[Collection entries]
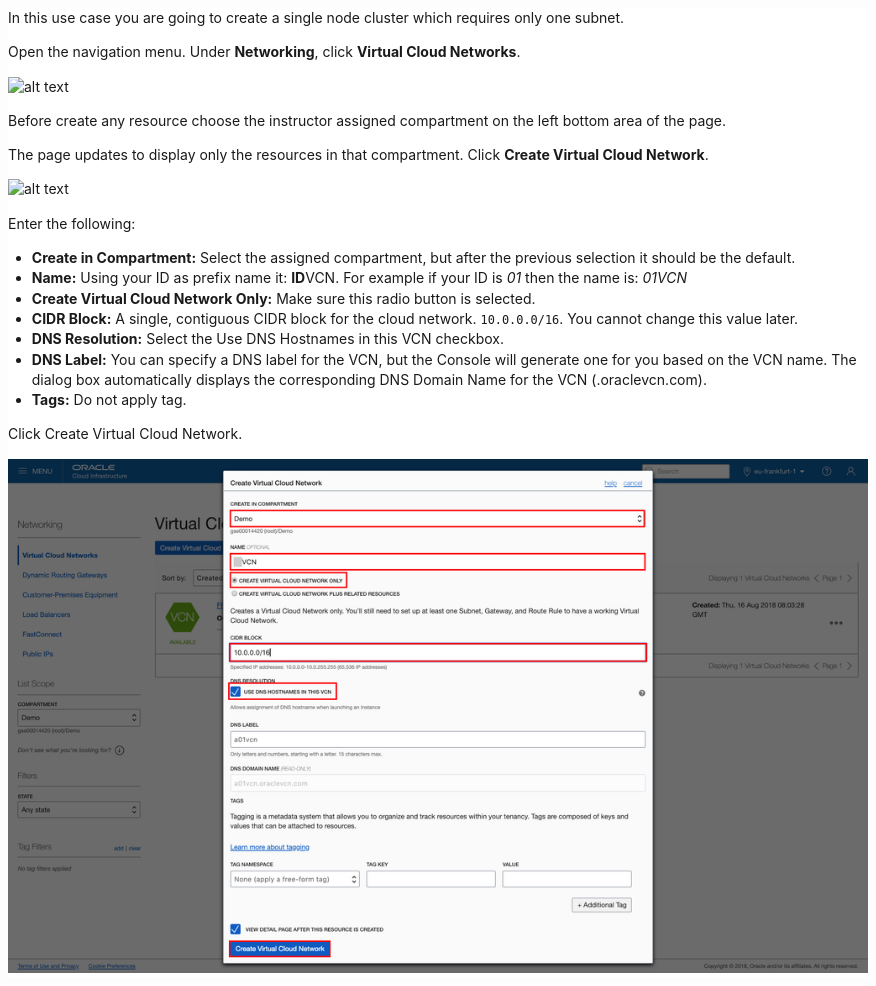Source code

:In this use case you are going to create a single node cluster which requires only one subnet.

Open the navigation menu. Under **Networking**, click **Virtual Cloud Networks**.

![alt text](images/014.oci.select.vcn.png)

Before create any resource choose the instructor assigned compartment on the left bottom area of the page.


The page updates to display only the resources in that compartment. Click **Create Virtual Cloud Network**.

![alt text](images/015.oci.create.vcn.png)

Enter the following:

- **Create in Compartment:** Select the assigned compartment, but after the previous selection it should be the default.
- **Name:** Using your ID as prefix name it: **ID**VCN. For example if your ID is *01* then the name is: *01VCN*
- **Create Virtual Cloud Network Only:** Make sure this radio button is selected.
- **CIDR Block:** A single, contiguous CIDR block for the cloud network. `10.0.0.0/16`. You cannot change this value later.
- **DNS Resolution:** Select the Use DNS Hostnames in this VCN checkbox.
- **DNS Label:** You can specify a DNS label for the VCN, but the Console will generate one for you based on the VCN name. The dialog box automatically displays the corresponding DNS Domain Name for the VCN (<VCN DNS label>.oraclevcn.com).
- **Tags:** Do not apply tag.

Click Create Virtual Cloud Network.

![alt text](images/016.oci.vcn.details.png)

▶ **Written task**
Copy the rows verbatim from their start through the line containing "The page updates", including both ends. Omit the pictures from your copy.

▶ **Output of the task**
Source code

:In this use case you are going to create a single node cluster which requires only one subnet.

Open the navigation menu. Under **Networking**, click **Virtual Cloud Networks**.

![alt text](images/014.oci.select.vcn.png)

Before create any resource choose the instructor assigned compartment on the left bottom area of the page.


The page updates to display only the resources in that compartment. Click **Create Virtual Cloud Network**.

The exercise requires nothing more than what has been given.